La Grande’s community garden continues to find success
Published 6:00 am Monday, December 16, 2024
- Peppers grow in abundance Sept. 19, 2024, at the La Grande Community Garden at Eastern Oregon University. The plot was one of four grown the EOU Native American Program and students.
LA GRANDE — Life and camaraderie continues to grow within the La Grande Community Garden at Eastern Oregon University.
One of the goals of the community garden board was to make the space more accessible for people with mobility issues. The paths throughout the garden were difficult to navigate for people with walkers and wheelchairs.
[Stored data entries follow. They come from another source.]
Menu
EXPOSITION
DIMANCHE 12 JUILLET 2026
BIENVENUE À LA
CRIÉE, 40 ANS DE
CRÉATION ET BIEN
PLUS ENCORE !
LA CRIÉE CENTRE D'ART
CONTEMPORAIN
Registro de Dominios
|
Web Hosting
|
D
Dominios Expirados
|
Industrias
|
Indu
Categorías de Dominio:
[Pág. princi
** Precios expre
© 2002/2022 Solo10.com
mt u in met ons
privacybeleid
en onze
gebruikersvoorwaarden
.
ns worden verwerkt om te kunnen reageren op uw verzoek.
The water sources were hard to access, and the garden beds were all low to the ground.
But the community stepped up.
Lucas Hudson collaborated with the board to build a new patio space and raised beds at the garden for his Eagle Scout project. He created a large paved patio area and built three raised garden beds.
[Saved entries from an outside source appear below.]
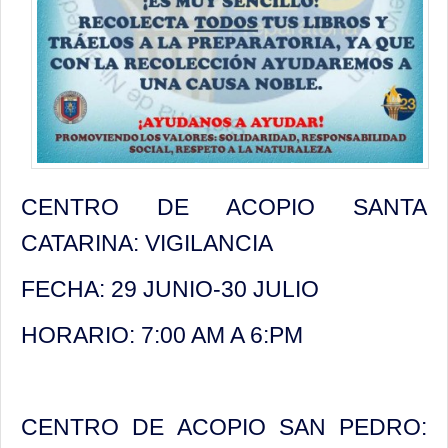
CENTRO DE ACOPIO SANTA
CATARINA: VIGILANCIA
FECHA: 29 JUNIO-30 JULIO
HORARIO: 7:00 AM A 6:PM
CENTRO DE ACOPIO SAN PEDRO: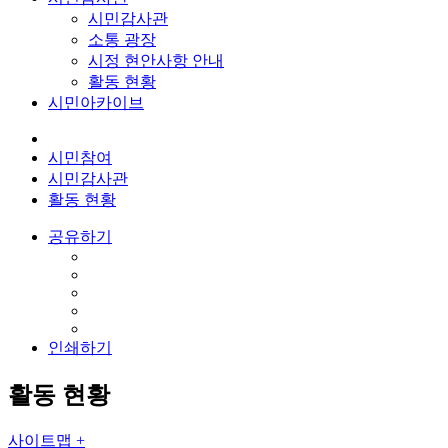
시민감사관
소통 광장
시정 현안사항 안내
활동 현황
시민아카이브
시민참여
시민감사관
활동 현황
공유하기
인쇄하기
활동 현황
사이트맵 +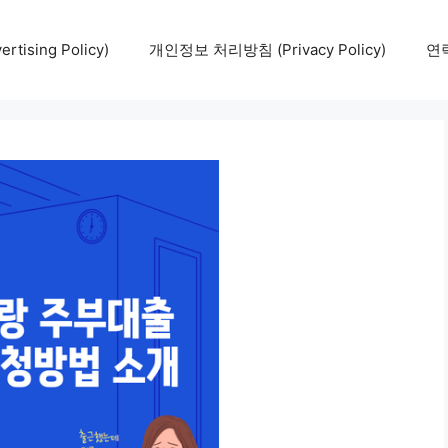
tising Policy)
개인정보 처리방침 (Privacy Policy)
연락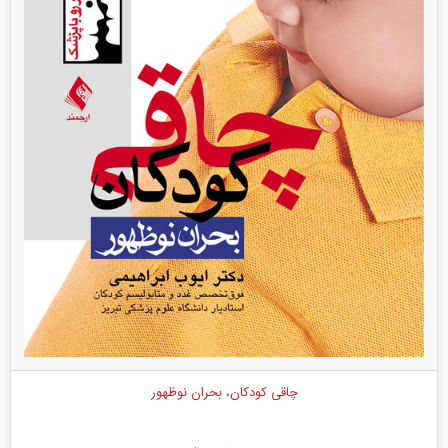
چاقی کودکان، بحران نوظهور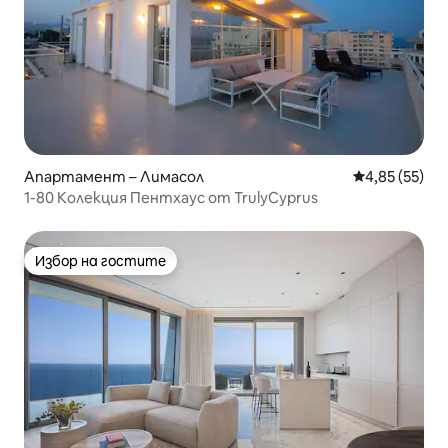
Апартамент – Лимасол
Средна оценк
4,85 (55)
1-80 Колекция Пентхаус от TrulyCyprus
Избор на гостите
Избор на гостите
“Everyone can come here and garden now,” he said.
Hudson, who attends La Grande High School, was able to fund the nearly $4,000 project through local grants and donations.
Eastern Oregon University redid the piping so a water spigot is available for the raised beds, committee member Margaret Mead said.
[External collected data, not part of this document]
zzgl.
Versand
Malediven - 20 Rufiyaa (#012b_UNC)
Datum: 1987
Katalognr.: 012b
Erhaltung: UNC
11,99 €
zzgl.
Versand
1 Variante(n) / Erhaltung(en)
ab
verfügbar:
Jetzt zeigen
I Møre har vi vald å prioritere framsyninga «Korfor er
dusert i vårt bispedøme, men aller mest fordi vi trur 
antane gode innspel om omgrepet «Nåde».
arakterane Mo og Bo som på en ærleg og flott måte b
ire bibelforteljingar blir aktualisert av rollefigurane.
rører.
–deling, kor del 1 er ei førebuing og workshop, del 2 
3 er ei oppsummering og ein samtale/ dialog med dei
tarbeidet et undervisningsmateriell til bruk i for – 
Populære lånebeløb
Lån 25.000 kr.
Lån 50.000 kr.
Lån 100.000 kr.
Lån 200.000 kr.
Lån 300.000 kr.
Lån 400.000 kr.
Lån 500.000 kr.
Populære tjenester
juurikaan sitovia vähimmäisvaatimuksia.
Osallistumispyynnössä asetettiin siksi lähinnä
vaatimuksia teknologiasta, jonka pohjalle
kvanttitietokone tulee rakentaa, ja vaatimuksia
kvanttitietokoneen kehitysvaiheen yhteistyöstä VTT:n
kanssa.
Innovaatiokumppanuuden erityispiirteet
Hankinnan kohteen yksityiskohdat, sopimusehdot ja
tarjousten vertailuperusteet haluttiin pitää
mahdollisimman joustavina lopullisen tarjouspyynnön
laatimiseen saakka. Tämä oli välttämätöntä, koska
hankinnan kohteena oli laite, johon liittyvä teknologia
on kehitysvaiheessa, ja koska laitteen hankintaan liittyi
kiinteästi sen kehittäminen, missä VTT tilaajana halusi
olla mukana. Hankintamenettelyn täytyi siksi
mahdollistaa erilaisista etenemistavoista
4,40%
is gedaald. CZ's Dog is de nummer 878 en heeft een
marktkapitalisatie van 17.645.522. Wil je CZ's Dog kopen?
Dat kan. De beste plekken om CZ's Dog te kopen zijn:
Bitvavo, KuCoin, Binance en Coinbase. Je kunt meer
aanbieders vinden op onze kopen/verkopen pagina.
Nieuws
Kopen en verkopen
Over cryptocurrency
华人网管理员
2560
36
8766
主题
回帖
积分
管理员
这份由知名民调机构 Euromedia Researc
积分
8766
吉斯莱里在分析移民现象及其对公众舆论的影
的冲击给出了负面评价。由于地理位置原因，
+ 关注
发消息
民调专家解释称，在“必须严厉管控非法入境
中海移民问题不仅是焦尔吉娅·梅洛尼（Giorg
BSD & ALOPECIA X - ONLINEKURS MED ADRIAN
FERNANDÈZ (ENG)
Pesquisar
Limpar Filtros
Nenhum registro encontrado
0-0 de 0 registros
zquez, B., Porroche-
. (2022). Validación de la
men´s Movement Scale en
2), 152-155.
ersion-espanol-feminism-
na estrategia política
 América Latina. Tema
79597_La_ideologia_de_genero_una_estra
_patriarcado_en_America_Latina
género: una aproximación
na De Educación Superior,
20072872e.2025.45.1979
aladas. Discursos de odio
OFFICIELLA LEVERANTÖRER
The garden as a whole could not operate without Eastern. The university owns the land that is used for the community garden, which is on 13th Street and stretches the length of I and H avenues. EOU donates the land and water for the garden’s use.
The relationship between EOU and the community garden is mutually beneficial. Using the garden provides a great opportunity for students at Eastern, according to Pepper Huxoll, coordinator of the university’s Native American, Indigenous and Rural Programs.
Huxoll, along with several students, took care of four plots at the community garden this year.
“The students who have participated have really enjoyed it,” she said.
Students plants a wide variety of vegetables, including corn, acorn squash, broccoli, brussel sprouts and turnips. They also planted sage, sunflowers and marigolds.
This experience gave the students an opportunity to learn how to be self-sufficient and grow things from seeds to fruition, Huxoll said. They also got to learn different recipes and ways to use the vegetables they’d grown.
Huxoll said she and the students look forward to more community gardening next year.